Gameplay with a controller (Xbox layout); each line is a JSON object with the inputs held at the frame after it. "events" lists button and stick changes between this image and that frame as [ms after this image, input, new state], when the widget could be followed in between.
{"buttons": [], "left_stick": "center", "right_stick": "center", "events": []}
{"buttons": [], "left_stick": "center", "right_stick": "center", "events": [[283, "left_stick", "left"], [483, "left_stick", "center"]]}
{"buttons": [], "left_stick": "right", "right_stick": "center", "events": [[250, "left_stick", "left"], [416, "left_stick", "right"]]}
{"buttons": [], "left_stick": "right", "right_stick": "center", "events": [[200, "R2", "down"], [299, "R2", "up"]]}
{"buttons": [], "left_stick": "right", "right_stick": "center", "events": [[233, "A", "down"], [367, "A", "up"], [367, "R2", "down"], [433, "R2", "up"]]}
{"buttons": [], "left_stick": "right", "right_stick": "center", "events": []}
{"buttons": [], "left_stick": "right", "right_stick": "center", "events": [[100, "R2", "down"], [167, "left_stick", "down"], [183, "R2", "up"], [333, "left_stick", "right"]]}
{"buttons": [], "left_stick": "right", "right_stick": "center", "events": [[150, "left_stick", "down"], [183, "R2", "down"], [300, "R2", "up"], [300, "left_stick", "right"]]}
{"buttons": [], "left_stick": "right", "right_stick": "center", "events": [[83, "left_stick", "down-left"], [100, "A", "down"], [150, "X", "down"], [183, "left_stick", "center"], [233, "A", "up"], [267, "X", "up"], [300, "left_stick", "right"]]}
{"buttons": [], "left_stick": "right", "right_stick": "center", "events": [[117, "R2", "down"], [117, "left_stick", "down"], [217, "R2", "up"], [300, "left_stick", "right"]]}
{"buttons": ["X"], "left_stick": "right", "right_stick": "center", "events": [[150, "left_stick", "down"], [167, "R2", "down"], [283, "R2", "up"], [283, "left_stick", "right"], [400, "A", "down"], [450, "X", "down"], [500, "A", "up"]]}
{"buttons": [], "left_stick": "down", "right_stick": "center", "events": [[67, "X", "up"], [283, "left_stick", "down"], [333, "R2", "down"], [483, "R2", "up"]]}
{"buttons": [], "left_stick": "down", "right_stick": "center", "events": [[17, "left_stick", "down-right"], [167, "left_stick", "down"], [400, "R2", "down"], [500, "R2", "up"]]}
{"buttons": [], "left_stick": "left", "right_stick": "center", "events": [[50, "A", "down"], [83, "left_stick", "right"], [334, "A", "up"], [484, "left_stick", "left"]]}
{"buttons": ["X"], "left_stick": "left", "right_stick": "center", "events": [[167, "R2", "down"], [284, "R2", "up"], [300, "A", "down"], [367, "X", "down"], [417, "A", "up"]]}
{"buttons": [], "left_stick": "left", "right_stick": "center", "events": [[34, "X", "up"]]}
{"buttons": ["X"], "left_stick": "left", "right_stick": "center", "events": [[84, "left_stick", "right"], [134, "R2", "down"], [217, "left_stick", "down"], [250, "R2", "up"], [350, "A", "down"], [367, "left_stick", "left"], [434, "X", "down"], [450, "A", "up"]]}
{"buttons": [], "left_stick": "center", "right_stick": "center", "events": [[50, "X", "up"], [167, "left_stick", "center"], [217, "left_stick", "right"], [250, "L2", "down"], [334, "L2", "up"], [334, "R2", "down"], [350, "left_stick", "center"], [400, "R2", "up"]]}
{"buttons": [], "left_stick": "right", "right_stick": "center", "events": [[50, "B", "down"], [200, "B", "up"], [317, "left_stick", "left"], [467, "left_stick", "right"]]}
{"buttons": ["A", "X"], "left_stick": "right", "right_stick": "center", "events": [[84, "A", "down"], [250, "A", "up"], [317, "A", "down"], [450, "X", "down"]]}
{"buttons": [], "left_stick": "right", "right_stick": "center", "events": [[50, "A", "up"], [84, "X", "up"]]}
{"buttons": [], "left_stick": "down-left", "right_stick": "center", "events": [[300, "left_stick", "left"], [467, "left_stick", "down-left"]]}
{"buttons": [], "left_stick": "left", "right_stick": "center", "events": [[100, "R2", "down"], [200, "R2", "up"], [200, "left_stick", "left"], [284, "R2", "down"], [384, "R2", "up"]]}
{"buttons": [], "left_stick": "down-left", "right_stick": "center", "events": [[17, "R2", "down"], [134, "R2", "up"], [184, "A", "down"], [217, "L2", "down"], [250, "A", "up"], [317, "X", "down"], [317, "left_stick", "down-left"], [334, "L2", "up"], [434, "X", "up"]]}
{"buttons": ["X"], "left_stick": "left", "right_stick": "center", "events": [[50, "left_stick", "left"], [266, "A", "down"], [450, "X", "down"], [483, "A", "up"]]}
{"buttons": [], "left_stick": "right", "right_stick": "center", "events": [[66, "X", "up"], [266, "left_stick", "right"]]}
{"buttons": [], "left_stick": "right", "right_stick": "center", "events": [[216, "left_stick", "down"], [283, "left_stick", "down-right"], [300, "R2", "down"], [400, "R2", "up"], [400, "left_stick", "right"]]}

Your goal
The listing above should be returned in full, exactly as shown.

Solution for this task
Gameplay with a controller (Xbox layout); each line is a JSON object with the inputs held at the frame after it. "events" lists button and stick changes between this image and that frame as [ms after this image, input, new state], when the widget could be followed in between.
{"buttons": [], "left_stick": "center", "right_stick": "center", "events": []}
{"buttons": [], "left_stick": "center", "right_stick": "center", "events": [[283, "left_stick", "left"], [483, "left_stick", "center"]]}
{"buttons": [], "left_stick": "right", "right_stick": "center", "events": [[250, "left_stick", "left"], [416, "left_stick", "right"]]}
{"buttons": [], "left_stick": "right", "right_stick": "center", "events": [[200, "R2", "down"], [299, "R2", "up"]]}
{"buttons": [], "left_stick": "right", "right_stick": "center", "events": [[233, "A", "down"], [367, "A", "up"], [367, "R2", "down"], [433, "R2", "up"]]}
{"buttons": [], "left_stick": "right", "right_stick": "center", "events": []}
{"buttons": [], "left_stick": "right", "right_stick": "center", "events": [[100, "R2", "down"], [167, "left_stick", "down"], [183, "R2", "up"], [333, "left_stick", "right"]]}
{"buttons": [], "left_stick": "right", "right_stick": "center", "events": [[150, "left_stick", "down"], [183, "R2", "down"], [300, "R2", "up"], [300, "left_stick", "right"]]}
{"buttons": [], "left_stick": "right", "right_stick": "center", "events": [[83, "left_stick", "down-left"], [100, "A", "down"], [150, "X", "down"], [183, "left_stick", "center"], [233, "A", "up"], [267, "X", "up"], [300, "left_stick", "right"]]}
{"buttons": [], "left_stick": "right", "right_stick": "center", "events": [[117, "R2", "down"], [117, "left_stick", "down"], [217, "R2", "up"], [300, "left_stick", "right"]]}
{"buttons": ["X"], "left_stick": "right", "right_stick": "center", "events": [[150, "left_stick", "down"], [167, "R2", "down"], [283, "R2", "up"], [283, "left_stick", "right"], [400, "A", "down"], [450, "X", "down"], [500, "A", "up"]]}
{"buttons": [], "left_stick": "down", "right_stick": "center", "events": [[67, "X", "up"], [283, "left_stick", "down"], [333, "R2", "down"], [483, "R2", "up"]]}
{"buttons": [], "left_stick": "down", "right_stick": "center", "events": [[17, "left_stick", "down-right"], [167, "left_stick", "down"], [400, "R2", "down"], [500, "R2", "up"]]}
{"buttons": [], "left_stick": "left", "right_stick": "center", "events": [[50, "A", "down"], [83, "left_stick", "right"], [334, "A", "up"], [484, "left_stick", "left"]]}
{"buttons": ["X"], "left_stick": "left", "right_stick": "center", "events": [[167, "R2", "down"], [284, "R2", "up"], [300, "A", "down"], [367, "X", "down"], [417, "A", "up"]]}
{"buttons": [], "left_stick": "left", "right_stick": "center", "events": [[34, "X", "up"]]}
{"buttons": ["X"], "left_stick": "left", "right_stick": "center", "events": [[84, "left_stick", "right"], [134, "R2", "down"], [217, "left_stick", "down"], [250, "R2", "up"], [350, "A", "down"], [367, "left_stick", "left"], [434, "X", "down"], [450, "A", "up"]]}
{"buttons": [], "left_stick": "center", "right_stick": "center", "events": [[50, "X", "up"], [167, "left_stick", "center"], [217, "left_stick", "right"], [250, "L2", "down"], [334, "L2", "up"], [334, "R2", "down"], [350, "left_stick", "center"], [400, "R2", "up"]]}
{"buttons": [], "left_stick": "right", "right_stick": "center", "events": [[50, "B", "down"], [200, "B", "up"], [317, "left_stick", "left"], [467, "left_stick", "right"]]}
{"buttons": ["A", "X"], "left_stick": "right", "right_stick": "center", "events": [[84, "A", "down"], [250, "A", "up"], [317, "A", "down"], [450, "X", "down"]]}
{"buttons": [], "left_stick": "right", "right_stick": "center", "events": [[50, "A", "up"], [84, "X", "up"]]}
{"buttons": [], "left_stick": "down-left", "right_stick": "center", "events": [[300, "left_stick", "left"], [467, "left_stick", "down-left"]]}
{"buttons": [], "left_stick": "left", "right_stick": "center", "events": [[100, "R2", "down"], [200, "R2", "up"], [200, "left_stick", "left"], [284, "R2", "down"], [384, "R2", "up"]]}
{"buttons": [], "left_stick": "down-left", "right_stick": "center", "events": [[17, "R2", "down"], [134, "R2", "up"], [184, "A", "down"], [217, "L2", "down"], [250, "A", "up"], [317, "X", "down"], [317, "left_stick", "down-left"], [334, "L2", "up"], [434, "X", "up"]]}
{"buttons": ["X"], "left_stick": "left", "right_stick": "center", "events": [[50, "left_stick", "left"], [266, "A", "down"], [450, "X", "down"], [483, "A", "up"]]}
{"buttons": [], "left_stick": "right", "right_stick": "center", "events": [[66, "X", "up"], [266, "left_stick", "right"]]}
{"buttons": [], "left_stick": "right", "right_stick": "center", "events": [[216, "left_stick", "down"], [283, "left_stick", "down-right"], [300, "R2", "down"], [400, "R2", "up"], [400, "left_stick", "right"]]}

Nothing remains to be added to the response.